Hedgecutter wrote: » I'm revising at the moment and I have hit a wall with one question. I have to find the centroid of the area of a curve Y=3x^2 the x axis and ordinates x=0,y=2 looking over my notes and I dont understand how we found y bar. I don't understand how we went from 3x^2 to 9x^4, if we integrate it should be 3x^3/3? I have attached my notes for y bar any help would be appreciated
TheBody wrote: » Hi there. On the top of the second line, you just forgot the square when y got repalced. It should read [latex]\frac{1}{2}\int_0^2(3x^2)^2dx [/latex]
Hedgecutter wrote: » Cheers. so its 3*3=9 and add the multiply the powers 2*2=4 to give 9^4 [latex]9x^4[/latex]
TheBody wrote: » FYP a bit!!
Hedgecutter wrote: » thanks on another note how do you use superscript on boards?
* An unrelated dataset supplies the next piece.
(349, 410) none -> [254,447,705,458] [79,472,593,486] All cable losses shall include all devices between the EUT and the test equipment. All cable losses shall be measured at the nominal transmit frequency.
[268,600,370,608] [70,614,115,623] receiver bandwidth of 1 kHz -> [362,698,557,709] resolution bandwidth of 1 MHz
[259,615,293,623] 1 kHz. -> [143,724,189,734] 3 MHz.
TheBody wrote: » I'm afraid you have made a number of mistakes. To begin, this time you are dealing with a function of t. Therefore, we have [latex]\overline{x}=\frac{\int_0^4(t)(4t-t^2)dt}{\int_0^44t-t^2dt}[/latex]. Notice that I don't have a mixture of x and t. In general, you NEVER want a mixture of variables in an integral. There are a number of errors in the [latex]\overline{y}[/latex] bit too. To get you going, you should have: [latex]\overline{y}=\frac{\frac{1}{2}\int_0^4(4t-t^2)^2dt}{\int_0^44t-t^2dt}=\frac{\frac{1}{2}\int_0^4t^4-8t^3+16t^2dt}{\int_0^44t-t^2dt}[/latex]. See if you can finish it off from there.
Hedgecutter wrote: » Ya I have a bad habit of mixing those up. Could you write out long hand how you worked this out please. [latex]\overline{y}=\frac{\frac{1}{2}\int_0^4(4t-t^2)^2dt}{\int_0^44t-t^2dt}=\frac{\frac{1}{2}\int_0^4t^4-8t^3+16t^2dt}{\int_0^44t-t^2dt}[/latex].
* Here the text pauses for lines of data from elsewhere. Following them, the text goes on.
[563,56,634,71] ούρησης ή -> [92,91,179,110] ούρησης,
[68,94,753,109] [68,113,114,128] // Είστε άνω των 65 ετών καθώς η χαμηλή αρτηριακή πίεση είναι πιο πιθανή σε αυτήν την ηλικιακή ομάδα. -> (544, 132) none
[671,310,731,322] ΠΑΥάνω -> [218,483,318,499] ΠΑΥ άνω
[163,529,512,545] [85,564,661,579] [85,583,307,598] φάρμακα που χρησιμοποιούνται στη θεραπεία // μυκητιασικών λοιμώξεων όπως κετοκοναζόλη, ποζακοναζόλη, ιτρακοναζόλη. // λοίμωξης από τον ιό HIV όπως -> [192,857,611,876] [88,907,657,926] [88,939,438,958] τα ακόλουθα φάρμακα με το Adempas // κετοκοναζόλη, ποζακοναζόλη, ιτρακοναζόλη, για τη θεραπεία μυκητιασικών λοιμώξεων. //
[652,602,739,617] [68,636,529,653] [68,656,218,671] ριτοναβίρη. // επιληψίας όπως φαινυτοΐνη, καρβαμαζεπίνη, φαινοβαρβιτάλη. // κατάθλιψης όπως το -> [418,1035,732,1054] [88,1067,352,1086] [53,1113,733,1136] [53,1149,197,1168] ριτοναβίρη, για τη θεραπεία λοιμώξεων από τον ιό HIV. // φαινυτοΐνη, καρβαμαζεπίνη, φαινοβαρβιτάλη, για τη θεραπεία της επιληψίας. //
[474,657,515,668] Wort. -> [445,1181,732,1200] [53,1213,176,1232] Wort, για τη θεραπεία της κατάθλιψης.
TheBody wrote: » What you missed was that [latex](4t-t^2)^2=(4t-t^2)(4t-t^2)=t^4-8t^3+16t^2[/latex]. Notice that: [latex](4t-t^2)^2\not=16t^2-t^4[/latex]
Hedgecutter wrote: » Basic stuff really. Once I get a few more under my belt I should be fine. thanks again, ill post the finished solution tomorrow.
TheBody wrote: » It'll all come to you with time. Keep your head up and you will do fine. What course are you doing? (if you don't mind me asking?)
Hedgecutter wrote: » Question when I worked out this I got 16t^2-8t^3+t^4 does this make a difference?
TheBody wrote: » You got the same thing as me, only mine is in a different order. Well done!
Hedgecutter wrote: » Do I need to do something else with it before I integrate?
TheBody wrote: » Sorry for the delay in getting back to you. You made a small mistake at the very beginning. You have an [latex]-18t^3[/latex] term when is should be an [latex]-8t^3[/latex] term. You had it correct earlier; I guess you just wrote it down wrong. Other than that I think it looks ok. Just note the once yu do the integrating bit you should drop the integral symbol and the dt. i.e from the second line onwards. Almost there!! P.S. I got [latex]\overline{y}=\frac{8}{5}[/latex] as the final answer.
Hedgecutter wrote: » Ya that's what I get for trying to do it with kids around. I'll have a go again in the morning. Part "b" looks interesting indefinite integral. Factorising could catch me again.
Hedgecutter wrote: » Ya 8/5.
TheBody wrote: » Well done! Have you exams in January?
Hedgecutter wrote: » (B) next one I have. We usually factorise what's under the line but not sure how to factorise 1+x^2
TheBody wrote: » You can't factorise that. You don't need to anyway. This is just regular integration using substitution. Let u=1+x^2. Give it a go and see how you get on.
Hedgecutter wrote: » Lovely I was making it hard for myself.
TheBody wrote: » The idea here is to turn an integration of [latex]x[/latex] into an integration depending totally on [latex]u[/latex]. As I said before, you never want to have a mixture of variables. To get you started, we want: [latex]\int\frac{3x}{1+x^2}dx=3\int\frac{x}{1+x^2}dx[/latex]. Remember we are trying to exchange all the x stuff. We already know that [latex]u=1+x^2[/latex], so we need to replace the [latex]xdx[/latex] bit. As you did, [latex]\frac{du}{dx}=2x[/latex], therefore [latex]xdx}=\frac{du}{2}[/latex] We can now replace all the x stuff to get: [latex]3\int\frac{1}{u}\frac{du}{2}=\frac{3}{2}\int\frac{1}{u}du[/latex]. Can you finish it from there?